Italy’s very own info demonstrate it made constant development in cracking down on tax dodgers in between 2014 and 2019, its most latest details obtainable. More reducing tax evasion is one of the plans in Italy’s write-up-pandemic Recovery Program agreed with the European Commission in return for much more than 200 billion euros of EU money. Official data clearly show that some 18.5% of taxes in Italy ended up evaded in 2019.

“We have finished a good deal to control evasion but there is nonetheless a whole lot to be accomplished,” explained Alessandro Santoro, an economics professor who advises the Italian govt, saying decisive progress could be made by increasing the finance ministry’s databases and easing privacy security laws.

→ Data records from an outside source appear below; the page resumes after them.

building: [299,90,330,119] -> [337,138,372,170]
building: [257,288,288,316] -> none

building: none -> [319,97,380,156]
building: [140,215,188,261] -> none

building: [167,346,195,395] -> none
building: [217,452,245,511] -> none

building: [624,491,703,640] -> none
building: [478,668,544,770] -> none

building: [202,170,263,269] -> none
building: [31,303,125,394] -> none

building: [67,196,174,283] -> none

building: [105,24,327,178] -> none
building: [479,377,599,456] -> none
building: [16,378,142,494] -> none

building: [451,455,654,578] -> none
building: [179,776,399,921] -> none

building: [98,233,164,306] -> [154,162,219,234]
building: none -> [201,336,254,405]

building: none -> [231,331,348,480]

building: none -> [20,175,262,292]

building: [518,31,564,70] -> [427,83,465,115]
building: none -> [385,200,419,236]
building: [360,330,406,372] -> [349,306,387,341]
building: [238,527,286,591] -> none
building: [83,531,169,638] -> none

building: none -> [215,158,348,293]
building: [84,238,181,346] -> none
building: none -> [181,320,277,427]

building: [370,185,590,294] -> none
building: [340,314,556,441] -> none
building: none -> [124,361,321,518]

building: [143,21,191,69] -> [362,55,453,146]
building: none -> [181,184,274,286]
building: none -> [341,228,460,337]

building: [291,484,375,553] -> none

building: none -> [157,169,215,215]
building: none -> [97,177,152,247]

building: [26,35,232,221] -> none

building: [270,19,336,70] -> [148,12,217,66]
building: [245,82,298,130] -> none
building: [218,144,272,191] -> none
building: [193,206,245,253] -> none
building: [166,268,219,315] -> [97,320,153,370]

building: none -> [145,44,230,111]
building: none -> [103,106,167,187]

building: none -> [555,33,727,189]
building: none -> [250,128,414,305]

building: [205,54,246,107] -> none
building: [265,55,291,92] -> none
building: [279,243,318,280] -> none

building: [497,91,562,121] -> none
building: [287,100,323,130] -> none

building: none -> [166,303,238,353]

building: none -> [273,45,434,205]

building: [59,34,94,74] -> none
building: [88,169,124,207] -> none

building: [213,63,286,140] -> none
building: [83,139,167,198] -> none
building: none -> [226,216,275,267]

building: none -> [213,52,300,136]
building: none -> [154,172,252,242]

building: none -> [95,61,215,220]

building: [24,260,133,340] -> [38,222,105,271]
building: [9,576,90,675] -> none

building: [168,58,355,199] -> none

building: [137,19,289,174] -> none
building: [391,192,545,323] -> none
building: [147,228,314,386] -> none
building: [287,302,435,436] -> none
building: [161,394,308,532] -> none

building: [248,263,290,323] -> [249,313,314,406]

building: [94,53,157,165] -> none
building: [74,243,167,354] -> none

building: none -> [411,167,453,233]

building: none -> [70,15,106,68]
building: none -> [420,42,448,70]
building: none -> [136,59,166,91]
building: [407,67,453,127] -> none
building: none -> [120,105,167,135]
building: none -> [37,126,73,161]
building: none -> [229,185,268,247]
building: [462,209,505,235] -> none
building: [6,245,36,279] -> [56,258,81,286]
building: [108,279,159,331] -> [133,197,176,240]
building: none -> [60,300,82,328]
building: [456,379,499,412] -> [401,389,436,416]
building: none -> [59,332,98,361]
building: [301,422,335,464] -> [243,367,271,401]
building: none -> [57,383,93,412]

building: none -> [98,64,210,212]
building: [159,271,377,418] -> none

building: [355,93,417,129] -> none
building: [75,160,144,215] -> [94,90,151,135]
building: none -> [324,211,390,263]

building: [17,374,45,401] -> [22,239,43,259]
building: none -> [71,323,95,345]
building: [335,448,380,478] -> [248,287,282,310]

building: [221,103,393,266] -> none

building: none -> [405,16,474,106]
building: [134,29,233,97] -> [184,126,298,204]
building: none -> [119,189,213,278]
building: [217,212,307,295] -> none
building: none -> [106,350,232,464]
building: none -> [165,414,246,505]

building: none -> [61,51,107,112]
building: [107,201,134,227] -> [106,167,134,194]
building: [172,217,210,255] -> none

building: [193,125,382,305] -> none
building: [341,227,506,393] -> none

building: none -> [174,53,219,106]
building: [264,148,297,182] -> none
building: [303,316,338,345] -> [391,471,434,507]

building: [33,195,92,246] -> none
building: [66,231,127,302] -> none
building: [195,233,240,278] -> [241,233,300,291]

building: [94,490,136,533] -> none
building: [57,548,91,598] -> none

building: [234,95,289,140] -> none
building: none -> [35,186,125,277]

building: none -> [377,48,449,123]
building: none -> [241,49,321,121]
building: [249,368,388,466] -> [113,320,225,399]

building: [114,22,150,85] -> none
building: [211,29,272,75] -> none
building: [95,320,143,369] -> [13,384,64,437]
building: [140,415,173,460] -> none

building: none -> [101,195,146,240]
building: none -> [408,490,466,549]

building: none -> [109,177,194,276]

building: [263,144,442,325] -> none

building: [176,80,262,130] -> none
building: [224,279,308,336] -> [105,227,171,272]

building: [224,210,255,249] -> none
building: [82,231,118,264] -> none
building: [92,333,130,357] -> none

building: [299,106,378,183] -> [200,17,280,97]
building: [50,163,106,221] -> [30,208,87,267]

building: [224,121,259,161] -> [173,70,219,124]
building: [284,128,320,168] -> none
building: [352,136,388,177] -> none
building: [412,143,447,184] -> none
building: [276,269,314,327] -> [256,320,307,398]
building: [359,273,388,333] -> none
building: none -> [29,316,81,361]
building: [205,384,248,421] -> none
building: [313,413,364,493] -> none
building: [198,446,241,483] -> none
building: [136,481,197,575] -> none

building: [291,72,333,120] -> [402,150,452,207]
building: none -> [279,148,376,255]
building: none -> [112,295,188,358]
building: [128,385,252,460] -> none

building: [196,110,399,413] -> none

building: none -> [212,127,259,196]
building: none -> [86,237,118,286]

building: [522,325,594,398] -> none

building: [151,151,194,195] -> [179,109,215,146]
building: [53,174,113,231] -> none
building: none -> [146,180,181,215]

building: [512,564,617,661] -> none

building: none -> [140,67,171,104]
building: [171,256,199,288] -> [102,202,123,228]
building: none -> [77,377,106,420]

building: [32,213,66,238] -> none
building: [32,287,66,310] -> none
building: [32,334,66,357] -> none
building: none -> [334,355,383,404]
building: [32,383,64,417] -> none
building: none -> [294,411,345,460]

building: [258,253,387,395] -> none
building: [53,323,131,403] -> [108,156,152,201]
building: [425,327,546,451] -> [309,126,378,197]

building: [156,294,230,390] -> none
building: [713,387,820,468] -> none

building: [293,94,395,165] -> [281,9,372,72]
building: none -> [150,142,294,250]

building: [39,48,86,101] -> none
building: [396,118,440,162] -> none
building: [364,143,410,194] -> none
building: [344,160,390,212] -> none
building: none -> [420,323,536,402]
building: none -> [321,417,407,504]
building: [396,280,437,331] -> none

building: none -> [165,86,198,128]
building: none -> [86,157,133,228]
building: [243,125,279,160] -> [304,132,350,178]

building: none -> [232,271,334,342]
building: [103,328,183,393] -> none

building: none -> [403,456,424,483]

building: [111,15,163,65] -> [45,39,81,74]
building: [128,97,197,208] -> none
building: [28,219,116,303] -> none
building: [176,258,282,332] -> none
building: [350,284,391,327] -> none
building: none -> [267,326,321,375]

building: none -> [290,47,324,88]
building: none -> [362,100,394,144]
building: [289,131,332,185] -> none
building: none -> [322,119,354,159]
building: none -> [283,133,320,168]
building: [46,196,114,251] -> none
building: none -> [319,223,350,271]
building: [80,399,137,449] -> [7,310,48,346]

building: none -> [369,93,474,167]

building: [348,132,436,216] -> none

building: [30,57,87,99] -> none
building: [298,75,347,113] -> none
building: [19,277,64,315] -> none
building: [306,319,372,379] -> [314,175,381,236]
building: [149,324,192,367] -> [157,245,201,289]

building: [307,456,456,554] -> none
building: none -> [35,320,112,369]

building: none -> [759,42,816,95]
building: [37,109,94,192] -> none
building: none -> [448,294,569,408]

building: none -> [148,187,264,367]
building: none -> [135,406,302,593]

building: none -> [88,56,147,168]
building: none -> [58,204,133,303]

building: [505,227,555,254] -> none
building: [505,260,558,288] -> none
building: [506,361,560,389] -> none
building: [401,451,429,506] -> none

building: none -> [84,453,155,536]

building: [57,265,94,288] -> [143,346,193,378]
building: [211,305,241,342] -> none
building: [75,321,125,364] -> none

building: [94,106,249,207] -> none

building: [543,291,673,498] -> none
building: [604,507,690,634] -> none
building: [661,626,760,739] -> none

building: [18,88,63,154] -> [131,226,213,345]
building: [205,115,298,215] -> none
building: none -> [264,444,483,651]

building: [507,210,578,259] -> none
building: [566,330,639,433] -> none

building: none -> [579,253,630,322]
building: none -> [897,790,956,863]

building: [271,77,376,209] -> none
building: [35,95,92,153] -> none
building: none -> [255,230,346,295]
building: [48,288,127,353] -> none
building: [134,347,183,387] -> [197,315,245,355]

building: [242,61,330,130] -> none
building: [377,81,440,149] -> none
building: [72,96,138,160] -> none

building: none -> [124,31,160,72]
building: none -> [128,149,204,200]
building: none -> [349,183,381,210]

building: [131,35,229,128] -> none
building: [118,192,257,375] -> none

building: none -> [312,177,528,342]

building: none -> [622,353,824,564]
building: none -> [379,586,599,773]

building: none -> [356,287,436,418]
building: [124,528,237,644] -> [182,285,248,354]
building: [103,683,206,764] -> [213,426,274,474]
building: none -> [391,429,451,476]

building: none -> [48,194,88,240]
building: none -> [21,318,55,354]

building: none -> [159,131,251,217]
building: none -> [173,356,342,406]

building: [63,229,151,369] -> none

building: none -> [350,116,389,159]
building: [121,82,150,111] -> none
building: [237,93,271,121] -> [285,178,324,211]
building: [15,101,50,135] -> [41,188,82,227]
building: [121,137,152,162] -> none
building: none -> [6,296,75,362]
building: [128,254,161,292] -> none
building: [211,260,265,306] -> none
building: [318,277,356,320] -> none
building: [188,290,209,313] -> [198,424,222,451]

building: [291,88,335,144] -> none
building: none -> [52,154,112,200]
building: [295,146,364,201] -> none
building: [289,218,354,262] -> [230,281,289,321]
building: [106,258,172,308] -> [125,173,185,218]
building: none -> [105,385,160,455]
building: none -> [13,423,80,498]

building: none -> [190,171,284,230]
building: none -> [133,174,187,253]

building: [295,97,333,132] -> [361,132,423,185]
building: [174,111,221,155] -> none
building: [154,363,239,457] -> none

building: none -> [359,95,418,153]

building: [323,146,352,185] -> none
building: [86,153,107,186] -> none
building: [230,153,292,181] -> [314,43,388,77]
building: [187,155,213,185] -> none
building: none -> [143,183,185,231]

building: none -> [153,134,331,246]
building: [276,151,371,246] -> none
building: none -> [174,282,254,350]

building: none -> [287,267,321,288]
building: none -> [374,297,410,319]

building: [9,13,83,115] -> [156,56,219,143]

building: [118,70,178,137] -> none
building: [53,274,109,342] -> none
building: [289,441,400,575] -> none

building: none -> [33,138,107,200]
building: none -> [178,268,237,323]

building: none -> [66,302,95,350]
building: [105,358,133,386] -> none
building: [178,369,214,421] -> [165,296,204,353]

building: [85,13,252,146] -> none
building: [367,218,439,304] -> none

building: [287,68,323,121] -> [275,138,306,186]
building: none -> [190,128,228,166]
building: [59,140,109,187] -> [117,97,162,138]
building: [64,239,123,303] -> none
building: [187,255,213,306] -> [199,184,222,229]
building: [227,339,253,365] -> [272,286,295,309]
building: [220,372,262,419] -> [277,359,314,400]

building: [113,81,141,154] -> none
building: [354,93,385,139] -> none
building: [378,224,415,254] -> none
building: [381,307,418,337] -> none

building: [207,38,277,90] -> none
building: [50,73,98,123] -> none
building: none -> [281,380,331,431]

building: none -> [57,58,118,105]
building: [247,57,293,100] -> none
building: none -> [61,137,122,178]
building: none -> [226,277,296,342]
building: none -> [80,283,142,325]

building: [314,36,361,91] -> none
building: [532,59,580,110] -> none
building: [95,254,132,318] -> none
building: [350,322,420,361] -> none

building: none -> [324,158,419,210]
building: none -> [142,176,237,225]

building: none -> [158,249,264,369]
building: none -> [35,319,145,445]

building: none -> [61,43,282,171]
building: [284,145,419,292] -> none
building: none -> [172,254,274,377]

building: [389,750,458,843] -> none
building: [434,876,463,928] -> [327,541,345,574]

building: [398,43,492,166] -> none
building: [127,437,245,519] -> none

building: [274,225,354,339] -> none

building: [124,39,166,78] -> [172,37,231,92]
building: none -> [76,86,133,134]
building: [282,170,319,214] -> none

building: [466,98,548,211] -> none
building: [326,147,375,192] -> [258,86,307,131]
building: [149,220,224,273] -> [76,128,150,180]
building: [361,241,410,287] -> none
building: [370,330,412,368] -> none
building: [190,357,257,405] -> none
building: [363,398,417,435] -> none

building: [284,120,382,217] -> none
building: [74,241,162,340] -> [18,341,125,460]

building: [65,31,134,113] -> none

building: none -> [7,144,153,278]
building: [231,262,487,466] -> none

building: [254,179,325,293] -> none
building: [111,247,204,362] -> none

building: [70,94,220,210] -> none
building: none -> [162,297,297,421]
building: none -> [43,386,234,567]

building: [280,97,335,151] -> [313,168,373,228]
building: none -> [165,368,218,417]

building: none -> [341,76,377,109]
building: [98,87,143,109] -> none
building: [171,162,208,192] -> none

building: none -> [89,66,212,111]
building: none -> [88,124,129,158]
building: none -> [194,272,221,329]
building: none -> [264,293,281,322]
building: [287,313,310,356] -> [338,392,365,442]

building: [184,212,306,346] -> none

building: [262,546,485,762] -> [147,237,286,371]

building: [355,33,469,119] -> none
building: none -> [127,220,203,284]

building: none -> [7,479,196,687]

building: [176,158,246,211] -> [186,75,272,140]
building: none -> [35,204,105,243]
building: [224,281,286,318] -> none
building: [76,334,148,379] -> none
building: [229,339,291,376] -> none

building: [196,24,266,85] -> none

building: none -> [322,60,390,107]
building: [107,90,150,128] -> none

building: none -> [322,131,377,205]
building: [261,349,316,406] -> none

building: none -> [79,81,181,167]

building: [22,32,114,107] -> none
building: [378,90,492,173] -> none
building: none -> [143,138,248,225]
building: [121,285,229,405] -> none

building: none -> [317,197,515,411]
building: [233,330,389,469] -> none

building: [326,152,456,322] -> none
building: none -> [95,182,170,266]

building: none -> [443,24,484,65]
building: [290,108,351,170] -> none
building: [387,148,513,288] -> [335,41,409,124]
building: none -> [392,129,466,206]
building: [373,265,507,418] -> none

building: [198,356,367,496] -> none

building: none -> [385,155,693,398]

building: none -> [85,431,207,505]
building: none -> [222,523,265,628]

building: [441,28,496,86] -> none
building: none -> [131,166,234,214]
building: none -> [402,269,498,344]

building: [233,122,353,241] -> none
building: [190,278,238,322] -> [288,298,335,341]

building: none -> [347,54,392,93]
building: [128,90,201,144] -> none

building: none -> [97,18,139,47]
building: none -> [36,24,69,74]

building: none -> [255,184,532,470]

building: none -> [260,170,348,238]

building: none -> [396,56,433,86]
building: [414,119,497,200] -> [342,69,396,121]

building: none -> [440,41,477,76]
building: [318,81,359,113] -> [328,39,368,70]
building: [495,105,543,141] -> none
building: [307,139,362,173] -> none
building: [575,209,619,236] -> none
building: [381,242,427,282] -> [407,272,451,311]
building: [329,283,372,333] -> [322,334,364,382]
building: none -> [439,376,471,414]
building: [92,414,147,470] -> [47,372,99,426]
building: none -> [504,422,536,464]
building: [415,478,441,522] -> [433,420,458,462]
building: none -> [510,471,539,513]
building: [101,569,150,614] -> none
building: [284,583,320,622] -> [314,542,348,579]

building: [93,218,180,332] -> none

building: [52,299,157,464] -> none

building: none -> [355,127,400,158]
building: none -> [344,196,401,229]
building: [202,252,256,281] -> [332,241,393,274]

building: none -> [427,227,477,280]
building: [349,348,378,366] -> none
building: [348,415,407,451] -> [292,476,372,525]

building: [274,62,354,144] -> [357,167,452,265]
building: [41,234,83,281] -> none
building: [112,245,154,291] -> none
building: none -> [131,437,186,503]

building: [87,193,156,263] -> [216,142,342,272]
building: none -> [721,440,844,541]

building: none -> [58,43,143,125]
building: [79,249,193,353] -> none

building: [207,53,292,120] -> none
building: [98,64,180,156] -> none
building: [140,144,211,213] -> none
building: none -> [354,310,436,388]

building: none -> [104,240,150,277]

Back in Spain, a single space of the shadow economy stays deep-rooted: the employment of undocumented workers whose livelihoods are usually also precarious for them to challenge unscrupulous employers.

J.C., a 27-year-previous Colombian, entered Spain three a long time in the past and has moved from bar get the job done to a position in a manufacturing unit – but by no means securing the contract he requirements to turn into a legal resident.

“(My employer) advised me not this calendar year … He saves a whole lot of dollars by trying to keep me irregular. Possibly up coming yr.”